Real-world example: Netflix built Hystrix, a circuit breaker library that prevents cascading failures across their 1,000+ microservices. When the recommendation service fails, Hystrix opens the circuit and the UI shows trending content instead—the user experience degrades gracefully rather than the entire page failing.

Interview phrasing: "Between the notification service and the email provider, I would implement a circuit breaker. If the email provider fails 5 consecutive requests within 30 seconds, the circuit opens. Notifications are queued for retry instead of being dropped. After 60 seconds, the circuit enters half-open state and tests with a single request."

5. Graceful Degradation: Serving Reduced Functionality

A fault-tolerant system does not crash when a non-critical component fails. It continues serving core functionality with reduced features.

Examples from production systems:

Netflix: If the recommendation engine fails, users see trending content instead of personalized suggestions. The core service (video streaming) continues uninterrupted.

Twitter: If the "who to follow" service fails, the sidebar shows a generic prompt. The core service (timeline) continues uninterrupted.

Amazon: If the review service fails, product pages display without reviews. The core service (search and purchase) continues uninterrupted.

Interview application: "I would classify each service as critical or non-critical. The payment service is critical—if it fails, we show an error. The recommendation service is non-critical—if it fails, we show popular items instead of personalized ones. This graceful degradation preserves the core user experience."

6. Multi-Region Deployment: Surviving Regional Outages

A single data center or availability zone can suffer complete outages from power failures, natural disasters, or network partitions. Multi-region deployment distributes the system across geographically separated regions.

Active-passive multi-region: One region handles all traffic; the other is a standby that receives replicated data. If the primary region fails, DNS (Route 53) redirects traffic to the secondary. Simpler but wastes standby resources and has higher failover time.

Active-active multi-region: Both regions handle traffic simultaneously. Users are routed to the nearest region via latency-based DNS. If one region fails, the other absorbs all traffic. More complex—requires conflict resolution for cross-region writes—but provides lower latency and faster failover.

● ● ● ● ● ● ●

• **TASKS TO COMPLETE**
a) From the fault-tolerance text, output the passage starting with "Active-active multi-region: Both" and going on through "and faster failover.".
b) In the fault-tolerance text, which companies are named under "Examples from production systems:"? List them all.
c) Translate this sentence from the fault-tolerance text into Spanish: "A fault-tolerant system does not crash when a non-critical component fails."

• **EXCERPTED DATA**
● ● ● ● ● ● ●

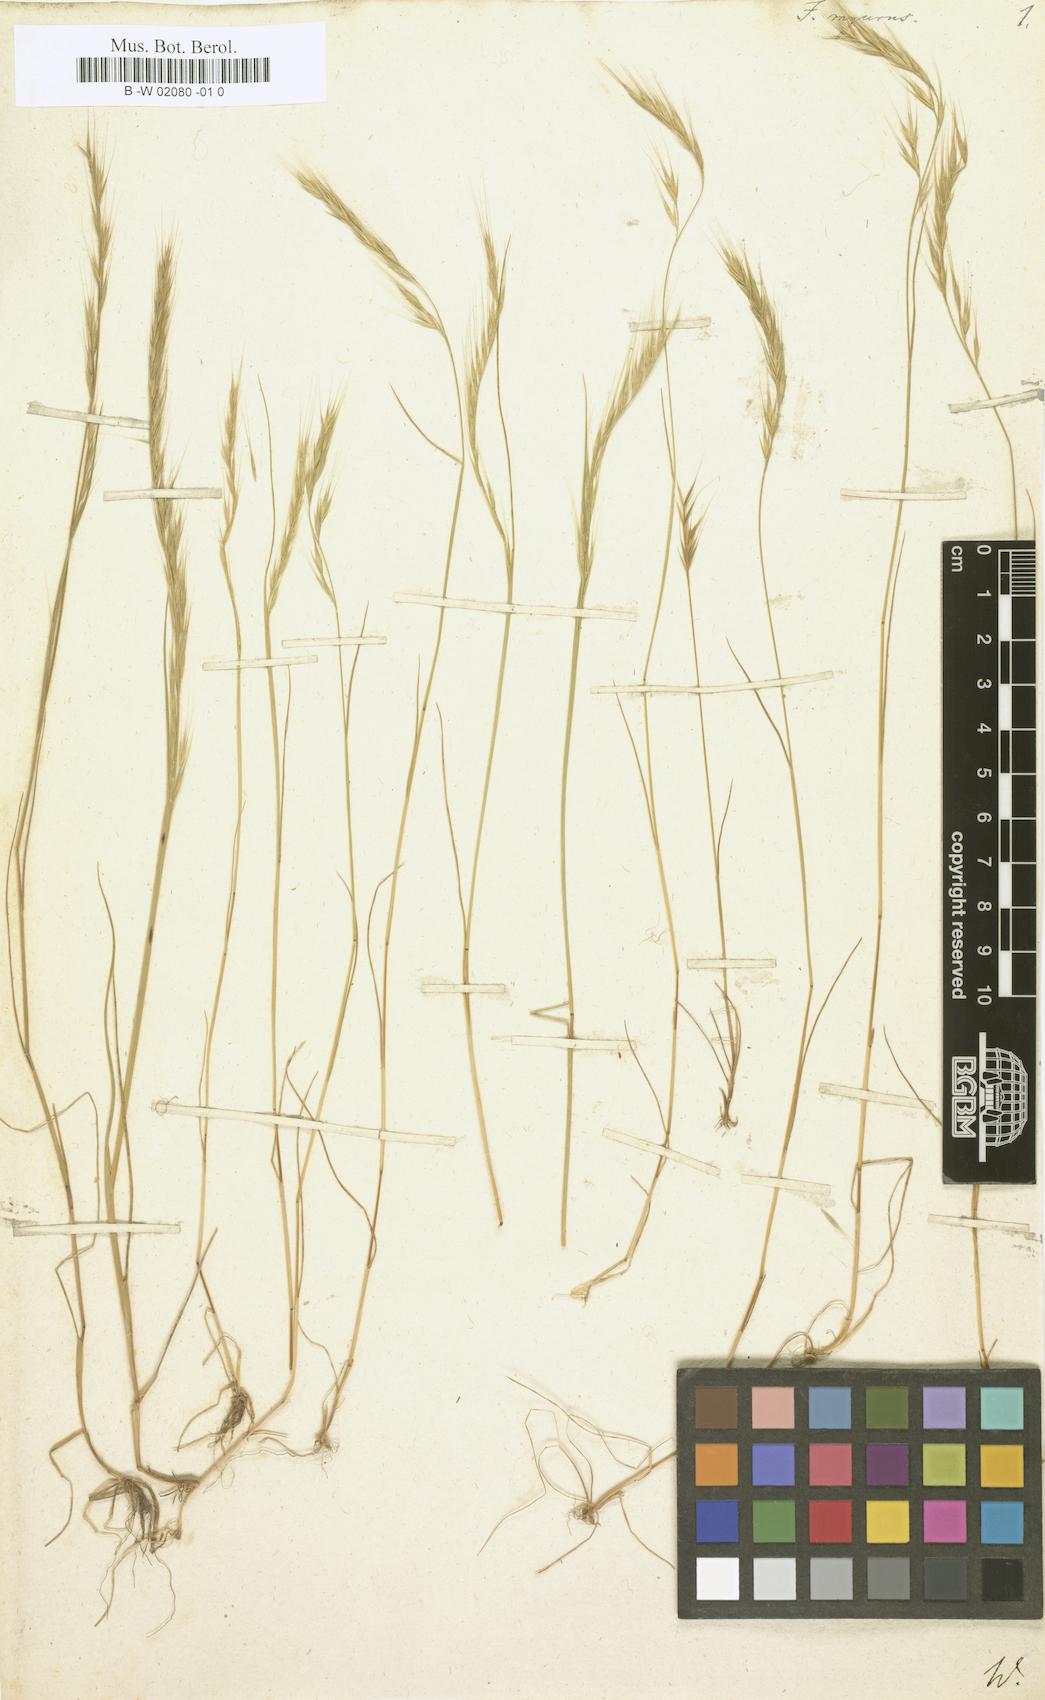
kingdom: Plantae
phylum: Tracheophyta
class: Liliopsida
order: Poales
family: Poaceae
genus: Festuca
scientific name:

● ● ● ● ● ● ●

• **EXERCISE RESPONSES**
a)
Active-active multi-region: Both regions handle traffic simultaneously. Users are routed to the nearest region via latency-based DNS. If one region fails, the other absorbs all traffic. More complex—requires conflict resolution for cross-region writes—but provides lower latency and faster failover.

b)
Netflix
Twitter
Amazon

c) Un sistema tolerante a fallos no se cae cuando falla un componente no crítico.